See init_store.go for code that demonstrates how to open the database. It is advised to optimize your connection query for your application. Note that go-sqlite3 requires compiling with CGO_ENABLED=1.
tables.sql creates an fts5 virtual table to fuzzy search for rows in the mirna table. The trigram tokenizer provides a fuzzy searching behavior.
Here is some example code written in Go that demonstrates paginated fuzzy searching and applies bold (<b> and </b>) tags to the matched text.

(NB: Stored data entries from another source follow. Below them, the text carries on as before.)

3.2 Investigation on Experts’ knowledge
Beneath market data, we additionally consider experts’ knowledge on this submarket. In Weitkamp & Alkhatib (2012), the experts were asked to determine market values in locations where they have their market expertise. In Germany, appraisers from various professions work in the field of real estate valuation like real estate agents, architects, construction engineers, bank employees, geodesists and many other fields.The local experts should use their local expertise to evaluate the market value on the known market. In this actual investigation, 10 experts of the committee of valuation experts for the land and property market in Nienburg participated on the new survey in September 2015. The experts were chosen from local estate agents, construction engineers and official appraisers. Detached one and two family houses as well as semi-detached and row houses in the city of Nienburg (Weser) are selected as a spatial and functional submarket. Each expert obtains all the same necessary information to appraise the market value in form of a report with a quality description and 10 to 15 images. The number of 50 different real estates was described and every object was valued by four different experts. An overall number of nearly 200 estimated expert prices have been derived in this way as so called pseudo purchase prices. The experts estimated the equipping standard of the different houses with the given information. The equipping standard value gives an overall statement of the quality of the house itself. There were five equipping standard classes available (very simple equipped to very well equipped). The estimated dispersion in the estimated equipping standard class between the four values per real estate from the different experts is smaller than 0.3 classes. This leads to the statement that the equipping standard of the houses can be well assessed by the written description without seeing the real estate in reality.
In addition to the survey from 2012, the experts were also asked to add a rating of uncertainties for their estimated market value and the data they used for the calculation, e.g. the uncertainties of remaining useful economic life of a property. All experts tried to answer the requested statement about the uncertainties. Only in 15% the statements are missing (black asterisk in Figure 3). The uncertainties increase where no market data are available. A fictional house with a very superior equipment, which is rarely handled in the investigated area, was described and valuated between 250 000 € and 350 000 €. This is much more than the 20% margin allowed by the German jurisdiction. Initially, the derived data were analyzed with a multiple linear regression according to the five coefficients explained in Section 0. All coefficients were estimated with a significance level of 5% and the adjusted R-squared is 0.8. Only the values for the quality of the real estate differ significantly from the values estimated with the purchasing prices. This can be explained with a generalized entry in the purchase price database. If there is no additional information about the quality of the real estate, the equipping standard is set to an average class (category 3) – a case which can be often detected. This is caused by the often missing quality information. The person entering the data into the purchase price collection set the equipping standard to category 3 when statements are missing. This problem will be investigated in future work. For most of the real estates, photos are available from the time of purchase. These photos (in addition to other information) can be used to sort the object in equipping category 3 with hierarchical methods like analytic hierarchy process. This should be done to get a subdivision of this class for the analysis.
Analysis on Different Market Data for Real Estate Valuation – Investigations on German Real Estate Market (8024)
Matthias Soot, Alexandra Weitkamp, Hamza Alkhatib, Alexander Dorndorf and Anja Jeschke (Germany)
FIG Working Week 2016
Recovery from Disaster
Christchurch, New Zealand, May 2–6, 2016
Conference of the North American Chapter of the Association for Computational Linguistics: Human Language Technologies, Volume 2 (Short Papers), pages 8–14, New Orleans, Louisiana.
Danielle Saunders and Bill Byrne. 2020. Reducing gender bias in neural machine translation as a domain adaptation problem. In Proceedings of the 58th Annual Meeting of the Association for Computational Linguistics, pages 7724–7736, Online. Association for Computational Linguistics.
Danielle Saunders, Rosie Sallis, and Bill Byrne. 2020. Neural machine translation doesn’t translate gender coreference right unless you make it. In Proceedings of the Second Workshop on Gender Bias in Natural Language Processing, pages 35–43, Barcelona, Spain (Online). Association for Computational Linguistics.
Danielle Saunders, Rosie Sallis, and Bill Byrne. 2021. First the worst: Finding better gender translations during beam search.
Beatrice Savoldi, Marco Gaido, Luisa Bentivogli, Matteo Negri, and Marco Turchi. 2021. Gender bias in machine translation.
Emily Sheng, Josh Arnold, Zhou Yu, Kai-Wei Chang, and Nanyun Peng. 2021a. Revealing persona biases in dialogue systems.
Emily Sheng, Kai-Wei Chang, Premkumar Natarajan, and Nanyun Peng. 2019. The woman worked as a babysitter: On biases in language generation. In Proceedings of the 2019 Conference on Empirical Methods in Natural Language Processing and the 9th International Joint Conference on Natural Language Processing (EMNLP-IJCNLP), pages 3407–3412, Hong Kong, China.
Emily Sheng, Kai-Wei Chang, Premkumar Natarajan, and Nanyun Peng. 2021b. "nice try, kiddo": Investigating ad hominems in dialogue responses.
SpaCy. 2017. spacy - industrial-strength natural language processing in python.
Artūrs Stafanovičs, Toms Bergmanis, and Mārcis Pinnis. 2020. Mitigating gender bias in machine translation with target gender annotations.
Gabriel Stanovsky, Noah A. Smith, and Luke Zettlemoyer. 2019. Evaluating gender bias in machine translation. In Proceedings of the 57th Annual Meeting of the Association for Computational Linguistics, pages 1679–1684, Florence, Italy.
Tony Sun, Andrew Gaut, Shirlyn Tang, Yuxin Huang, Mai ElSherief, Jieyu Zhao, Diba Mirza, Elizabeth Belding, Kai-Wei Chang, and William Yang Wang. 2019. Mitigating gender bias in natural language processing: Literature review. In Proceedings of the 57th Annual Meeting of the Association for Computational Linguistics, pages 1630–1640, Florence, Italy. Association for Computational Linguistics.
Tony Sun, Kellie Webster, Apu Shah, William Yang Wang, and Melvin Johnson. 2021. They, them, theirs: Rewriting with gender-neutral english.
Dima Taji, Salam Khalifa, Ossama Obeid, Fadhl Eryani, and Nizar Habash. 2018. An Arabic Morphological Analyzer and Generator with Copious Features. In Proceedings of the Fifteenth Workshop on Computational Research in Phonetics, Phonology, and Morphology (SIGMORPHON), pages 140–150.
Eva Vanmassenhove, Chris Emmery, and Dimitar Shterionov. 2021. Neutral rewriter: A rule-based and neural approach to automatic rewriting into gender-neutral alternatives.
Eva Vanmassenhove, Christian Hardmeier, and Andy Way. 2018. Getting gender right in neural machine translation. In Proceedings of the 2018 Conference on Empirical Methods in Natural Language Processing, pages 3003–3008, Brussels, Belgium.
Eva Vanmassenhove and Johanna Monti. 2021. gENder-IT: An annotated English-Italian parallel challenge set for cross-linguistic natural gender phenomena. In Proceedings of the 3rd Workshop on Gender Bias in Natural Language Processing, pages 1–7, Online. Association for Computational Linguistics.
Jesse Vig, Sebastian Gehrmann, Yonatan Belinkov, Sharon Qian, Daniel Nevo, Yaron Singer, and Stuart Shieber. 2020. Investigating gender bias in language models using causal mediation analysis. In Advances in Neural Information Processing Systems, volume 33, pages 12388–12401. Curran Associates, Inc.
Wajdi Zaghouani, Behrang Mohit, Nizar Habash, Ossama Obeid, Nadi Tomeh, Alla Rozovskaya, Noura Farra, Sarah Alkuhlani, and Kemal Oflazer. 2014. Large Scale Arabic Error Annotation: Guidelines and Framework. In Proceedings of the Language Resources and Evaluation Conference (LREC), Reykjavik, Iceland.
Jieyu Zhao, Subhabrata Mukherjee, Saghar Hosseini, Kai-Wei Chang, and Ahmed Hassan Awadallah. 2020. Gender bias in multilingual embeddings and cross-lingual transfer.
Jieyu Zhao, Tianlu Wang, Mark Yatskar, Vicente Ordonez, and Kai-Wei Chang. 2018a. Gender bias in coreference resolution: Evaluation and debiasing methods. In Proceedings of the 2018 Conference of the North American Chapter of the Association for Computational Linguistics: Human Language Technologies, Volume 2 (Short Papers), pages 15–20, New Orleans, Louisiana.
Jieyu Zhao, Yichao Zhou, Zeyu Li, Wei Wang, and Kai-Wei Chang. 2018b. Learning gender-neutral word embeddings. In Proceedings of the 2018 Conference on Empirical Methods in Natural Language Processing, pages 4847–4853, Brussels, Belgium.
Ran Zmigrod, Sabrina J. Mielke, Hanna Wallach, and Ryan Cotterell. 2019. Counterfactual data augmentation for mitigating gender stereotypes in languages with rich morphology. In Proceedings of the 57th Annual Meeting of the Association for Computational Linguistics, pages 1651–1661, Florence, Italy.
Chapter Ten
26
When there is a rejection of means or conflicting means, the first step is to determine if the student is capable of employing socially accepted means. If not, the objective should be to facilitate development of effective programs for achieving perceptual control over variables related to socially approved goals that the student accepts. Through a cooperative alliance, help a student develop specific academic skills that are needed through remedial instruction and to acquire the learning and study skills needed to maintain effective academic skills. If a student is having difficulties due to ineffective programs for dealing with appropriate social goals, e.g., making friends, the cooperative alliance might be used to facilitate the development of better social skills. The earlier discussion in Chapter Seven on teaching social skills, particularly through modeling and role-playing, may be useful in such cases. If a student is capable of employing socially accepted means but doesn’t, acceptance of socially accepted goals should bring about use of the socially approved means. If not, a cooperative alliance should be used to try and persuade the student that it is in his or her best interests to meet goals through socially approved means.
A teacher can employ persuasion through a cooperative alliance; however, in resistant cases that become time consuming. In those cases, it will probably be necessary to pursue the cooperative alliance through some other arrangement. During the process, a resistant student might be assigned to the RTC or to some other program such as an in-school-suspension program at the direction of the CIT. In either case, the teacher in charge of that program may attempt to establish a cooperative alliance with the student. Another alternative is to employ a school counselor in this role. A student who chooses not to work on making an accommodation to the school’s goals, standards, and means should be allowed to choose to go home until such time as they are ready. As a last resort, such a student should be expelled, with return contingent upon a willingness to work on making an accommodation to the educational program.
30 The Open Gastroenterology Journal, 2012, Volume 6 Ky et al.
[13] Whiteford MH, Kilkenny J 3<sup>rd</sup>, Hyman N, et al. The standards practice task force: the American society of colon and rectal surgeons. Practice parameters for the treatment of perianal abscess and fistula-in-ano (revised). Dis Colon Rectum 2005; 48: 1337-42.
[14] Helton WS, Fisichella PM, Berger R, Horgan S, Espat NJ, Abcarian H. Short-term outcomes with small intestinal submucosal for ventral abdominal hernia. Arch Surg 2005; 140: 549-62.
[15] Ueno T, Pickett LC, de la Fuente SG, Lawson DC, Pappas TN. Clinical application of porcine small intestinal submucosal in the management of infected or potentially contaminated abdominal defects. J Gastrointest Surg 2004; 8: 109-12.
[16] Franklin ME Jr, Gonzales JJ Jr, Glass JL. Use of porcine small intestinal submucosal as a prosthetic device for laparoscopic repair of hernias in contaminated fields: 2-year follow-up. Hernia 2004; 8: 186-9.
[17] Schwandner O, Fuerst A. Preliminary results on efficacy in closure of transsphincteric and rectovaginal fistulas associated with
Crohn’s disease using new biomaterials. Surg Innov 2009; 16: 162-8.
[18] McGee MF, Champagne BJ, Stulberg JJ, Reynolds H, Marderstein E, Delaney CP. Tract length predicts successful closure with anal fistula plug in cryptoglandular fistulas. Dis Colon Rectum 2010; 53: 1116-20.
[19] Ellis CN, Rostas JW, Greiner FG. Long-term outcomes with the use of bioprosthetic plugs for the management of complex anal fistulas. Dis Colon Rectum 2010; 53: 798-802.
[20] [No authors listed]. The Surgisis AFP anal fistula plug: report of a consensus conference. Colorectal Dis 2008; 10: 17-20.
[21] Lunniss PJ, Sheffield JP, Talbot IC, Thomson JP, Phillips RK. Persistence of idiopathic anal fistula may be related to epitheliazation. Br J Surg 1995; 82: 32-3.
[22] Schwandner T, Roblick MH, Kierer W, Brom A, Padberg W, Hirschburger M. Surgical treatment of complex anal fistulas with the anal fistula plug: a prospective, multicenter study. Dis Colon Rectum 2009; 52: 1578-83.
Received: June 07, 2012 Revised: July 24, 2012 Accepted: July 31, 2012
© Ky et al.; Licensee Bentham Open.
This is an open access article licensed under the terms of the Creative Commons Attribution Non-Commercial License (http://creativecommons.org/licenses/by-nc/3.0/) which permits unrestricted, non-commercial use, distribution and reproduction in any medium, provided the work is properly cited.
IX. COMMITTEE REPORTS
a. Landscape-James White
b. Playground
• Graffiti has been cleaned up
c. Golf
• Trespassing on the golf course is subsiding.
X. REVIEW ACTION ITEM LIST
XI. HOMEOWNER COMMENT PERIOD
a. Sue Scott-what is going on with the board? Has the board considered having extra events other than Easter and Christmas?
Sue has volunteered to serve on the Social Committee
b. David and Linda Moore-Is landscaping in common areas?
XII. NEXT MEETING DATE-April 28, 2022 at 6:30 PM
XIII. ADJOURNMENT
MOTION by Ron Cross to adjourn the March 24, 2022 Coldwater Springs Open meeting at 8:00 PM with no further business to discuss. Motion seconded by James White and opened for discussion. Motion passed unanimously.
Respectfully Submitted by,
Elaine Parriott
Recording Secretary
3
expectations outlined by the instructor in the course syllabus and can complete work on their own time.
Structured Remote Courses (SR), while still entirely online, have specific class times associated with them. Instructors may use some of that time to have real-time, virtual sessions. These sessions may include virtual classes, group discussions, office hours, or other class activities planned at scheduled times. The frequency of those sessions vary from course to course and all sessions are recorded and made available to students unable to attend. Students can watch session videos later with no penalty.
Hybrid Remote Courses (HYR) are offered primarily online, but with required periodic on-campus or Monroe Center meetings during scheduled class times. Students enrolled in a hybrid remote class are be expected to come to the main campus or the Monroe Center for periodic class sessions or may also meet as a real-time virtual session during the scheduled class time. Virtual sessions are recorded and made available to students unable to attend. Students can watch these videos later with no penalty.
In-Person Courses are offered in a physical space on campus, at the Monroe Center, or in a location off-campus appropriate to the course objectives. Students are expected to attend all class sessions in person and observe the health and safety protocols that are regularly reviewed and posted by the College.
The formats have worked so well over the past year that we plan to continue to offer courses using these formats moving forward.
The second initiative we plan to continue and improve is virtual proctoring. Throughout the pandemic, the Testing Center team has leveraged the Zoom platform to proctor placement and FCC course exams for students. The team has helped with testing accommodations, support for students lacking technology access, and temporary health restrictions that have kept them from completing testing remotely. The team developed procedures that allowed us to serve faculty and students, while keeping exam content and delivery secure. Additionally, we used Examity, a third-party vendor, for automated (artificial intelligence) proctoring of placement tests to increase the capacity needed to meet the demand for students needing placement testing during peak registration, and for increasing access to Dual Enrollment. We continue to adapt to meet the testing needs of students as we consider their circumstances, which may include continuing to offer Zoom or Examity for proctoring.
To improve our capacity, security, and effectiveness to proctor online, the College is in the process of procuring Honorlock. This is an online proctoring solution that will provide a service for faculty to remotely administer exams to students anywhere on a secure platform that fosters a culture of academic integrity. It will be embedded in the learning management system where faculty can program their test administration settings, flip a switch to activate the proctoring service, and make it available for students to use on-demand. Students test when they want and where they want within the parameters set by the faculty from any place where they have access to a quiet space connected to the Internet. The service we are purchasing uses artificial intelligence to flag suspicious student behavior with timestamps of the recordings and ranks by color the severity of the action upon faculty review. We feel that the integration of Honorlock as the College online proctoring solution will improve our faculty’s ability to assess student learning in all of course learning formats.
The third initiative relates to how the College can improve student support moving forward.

Note that go-sqlite3 with the search function requires compiling with both CGO_ENABLED=1 and -tags "fts5".
type MiRNASearchResult struct {
MiRNAAcc string `json:"mirna_acc"`
MiRNAID string `json:"mirna_id"`
Description string `json:"description,omitempty"`
Sequence string `json:"sequence,omitempty"`
Comment string `json:"comment,omitempty"`
}
// SearchMiRNAs fuzzy searches the sqlite database for miRNAs,
// partially matching accession number, ID, description, sequence,
// or comment. Results are sorted by rank and paginated.
func SearchMiRNAs(
ctx context.Context,
db *sql.DB,
query string,
pageSize int,
page int,
) ([]*MiRNASearchResult, error) {
rows, err := db.QueryContext(
ctx,
`SELECT mirna_acc, mirna_id,
highlight(mirna_search, 2, '<b>', '</b>'),
highlight(mirna_search, 3, '<b>', '</b>'),
highlight(mirna_search, 4, '<b>', '</b>')
FROM mirna_search($1)
ORDER BY rank
LIMIT $2 OFFSET $3`,
query,
pageSize,
(page-1)*pageSize,
)
if err != nil {
return nil, errors.Wrap(err, "sql query")
}
defer rows.Close()
results := []*MiRNASearchResult{}
for rows.Next() {
result := new(MiRNASearchResult)
if err := rows.Scan(
&result.MiRNAAcc,
&result.MiRNAID,
&result.Description,
&result.Sequence,
&result.Comment,
); err != nil {
return nil, errors.Wrap(err, "sql scan")
}
results = append(results, result)
}
if err := rows.Err(); err != nil {
return nil, errors.Wrap(err, "sql rows iterator")
}
return results, nil
}The above function is implemented as the search subcommand, which can be ran as follows:
docker run -it --rm thavlik/mirbase:latest mirbase search 12180[
{
"mirna_acc": "MI0040618",
"mirna_id": "mmu-mir-12180",
"description": "Mus musculus miR-\u003cb\u003e12180\u003c/b\u003e stem-loop",
"sequence": "AGUGUUCCAGCAUGGAAGGGGAGGGGUUCCUGAGCUUGUGUCUUUAACCAAGGAGCUGUGGACACUUGA"
},
{
"mirna_acc": "MI0012180",
"mirna_id": "bmo-mir-2731-2",
"description": "Bombyx mori miR-2731-2 stem-loop",
"sequence": "AAACCUAACAGAUGCGAGACCAUGGUAUGUGGAAAUAAAAGCCACCCGGUUUUUAUCUUUCCACACCAAAAGAUCCACAUUUCCCGAGGUG"
}
]The code in this repository for building the database is licensed under MIT.